La cheminée venait d'être allumée, et une douce chaleur se propageait dans la pièce. Elle avait toujours adoré la chaleur réconfortante d'une flamme, le craquement du bois qui se consumait. C'était un réconfort dans la destruction. Cela la fit sourire ; c’était exactement la description qu’aurait pu faire Guitry d’elle. Curieusement, un calme l’envahit soudainement. La chaleur d’un foyer, le bruit apaisant d’une personne à laquelle elle tenait qui se préparait à aller se coucher, une chambre accueillante… C’était comme vivre un instant toujours espéré, rêvé, niché si profondément en elle qu’elle n’en prenait conscience qu’à cet instant précis.
Ces chimères l’emportaient sur le chemin de sa vie idéale. Elle n’était pas si différente des autres êtres vivants de l'univers. Ce qu’elle voulait, c'était aimer et être aimée en retour, paisiblement. Se laisser aller devant un feu de cheminée.
— Il y a quelqu'un ? l’interpela Lilas en haussant les sourcils.

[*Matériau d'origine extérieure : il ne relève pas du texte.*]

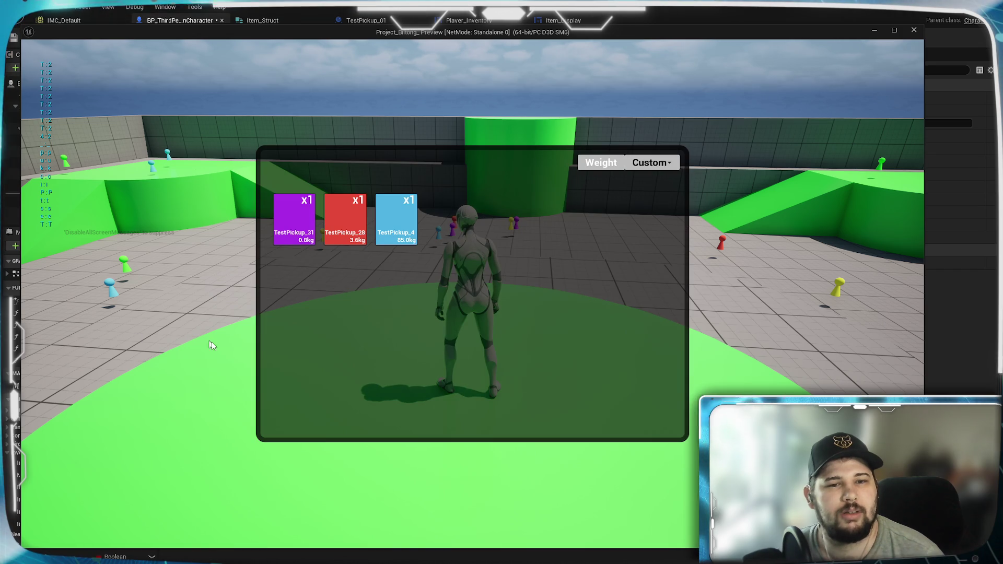
left_click(657, 161)
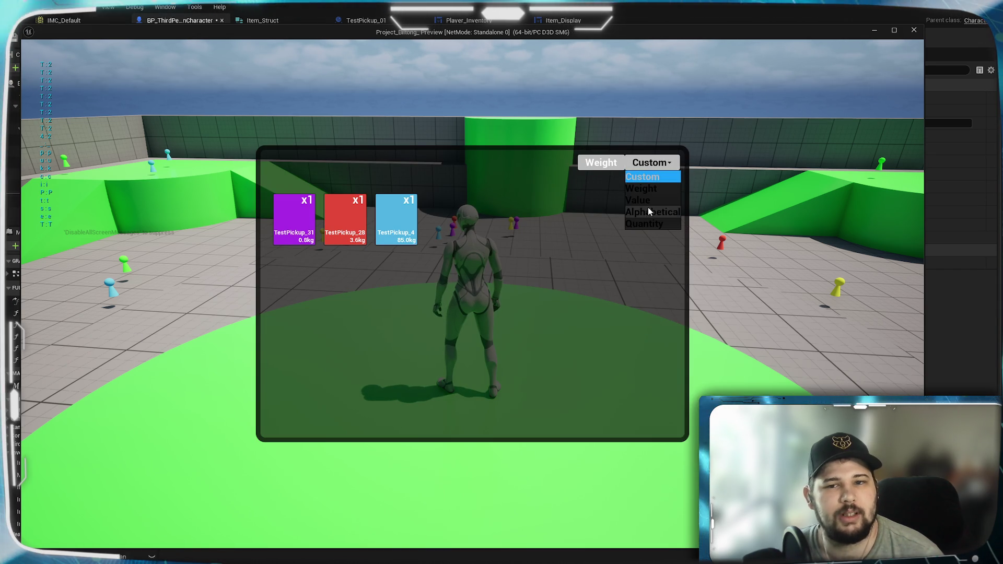
left_click(652, 213)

Elle venait de sortir de la salle de bain, la tirant de ses songeries. Kybop la rejoignit et l'enlaça, avide de réconfort, de sentir son corps pressé contre le sien.
— Tout va bien ? s'inquiéta Lilas en lui caressant la nuque.

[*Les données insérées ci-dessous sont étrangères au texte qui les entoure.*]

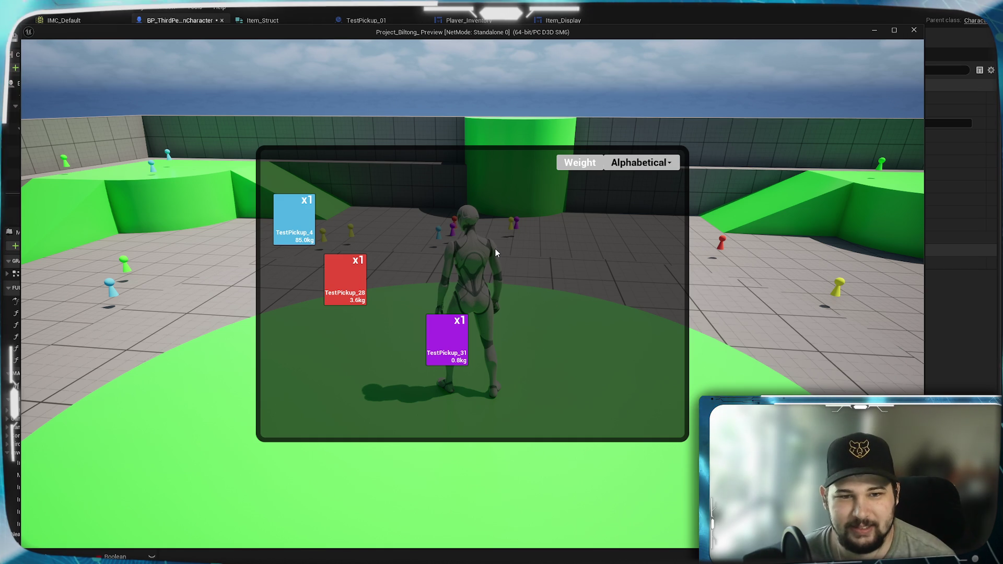
key("Escape")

— Oui, c'est parfait, souffla-t-elle en fermant les yeux.
Le menton de Lilas se posa délicatement sur son épaule avant qu’elle ne laisse glisser ses mains le long de sa colonne.

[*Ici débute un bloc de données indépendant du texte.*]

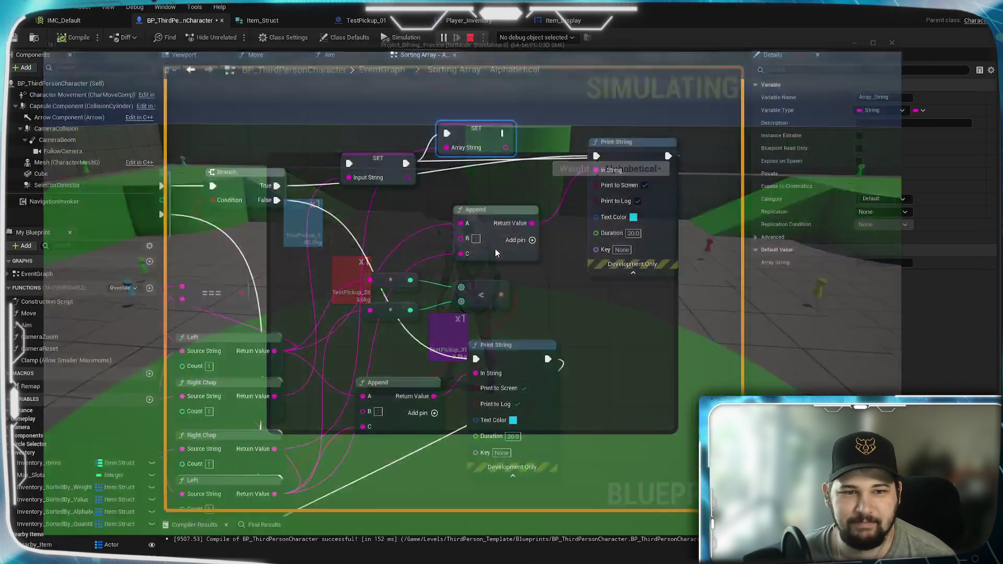
Pan the graph to locate the For Loop with Break, Branch, INSERT and ADD nodes.
left_click_drag(619, 303, 551, 386)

— Comment se fait-il que je te trouve sexy, même dans cette chemise à carreaux ? demanda-t-elle sur un ton provocateur.
Kybop laissa échapper un petit rire devant son sous-entendu.
— Parce que tu es une perverse qui ne pense qu'à ce qu'il y a en dessous, taquina-t-elle.
Soudain, Lilas la mordilla dans le cou en riant, avant de placer son visage devant le sien.
— Tu crois qu'on trouvera un jour un moment pour explorer ensemble ce qui se cache sous nos bouts de tissus ? demanda-t-elle en faisant une moue trahissant son désir.
Elle entreprit de glisser ses mains le long des côtes de Lilas, sous sa chemisette entrouverte, et les plaça dans le creux de ses reins.
— J'en rêve jour et nuit... avoua Kybop.
Elle était envieuse de consommer l'attirance qu’elle éprouvait pour elle. Mais elle craignait que ce soir, elles ne puissent pas faire grand-chose. Elles devaient rester vigilantes.
Les mains de Lilas s'installèrent derrière sa tête, ses coudes posés sur ses épaules.
— Oui, je sais, regretta-t-elle dans un souffle.
Leurs fronts se touchèrent délicatement, comme pour recharger leurs batteries. Une fois rassasiées l'une de l'autre, et ayant accepté que leurs désirs de chair ne seraient pas assouvis ce soir, elles rejoignirent leur lit. Adoucie par ce moment à deux et par le confort de cette chambre, Kybop se sentit mieux, mais elle restait loin d’être inconsciente des dangers qui les entouraient. Elle savait qu’elle allait devoir rester sur ses gardes. Elle veillerait sur Lilas toute la nuit, telle une louve protégeant ses petits.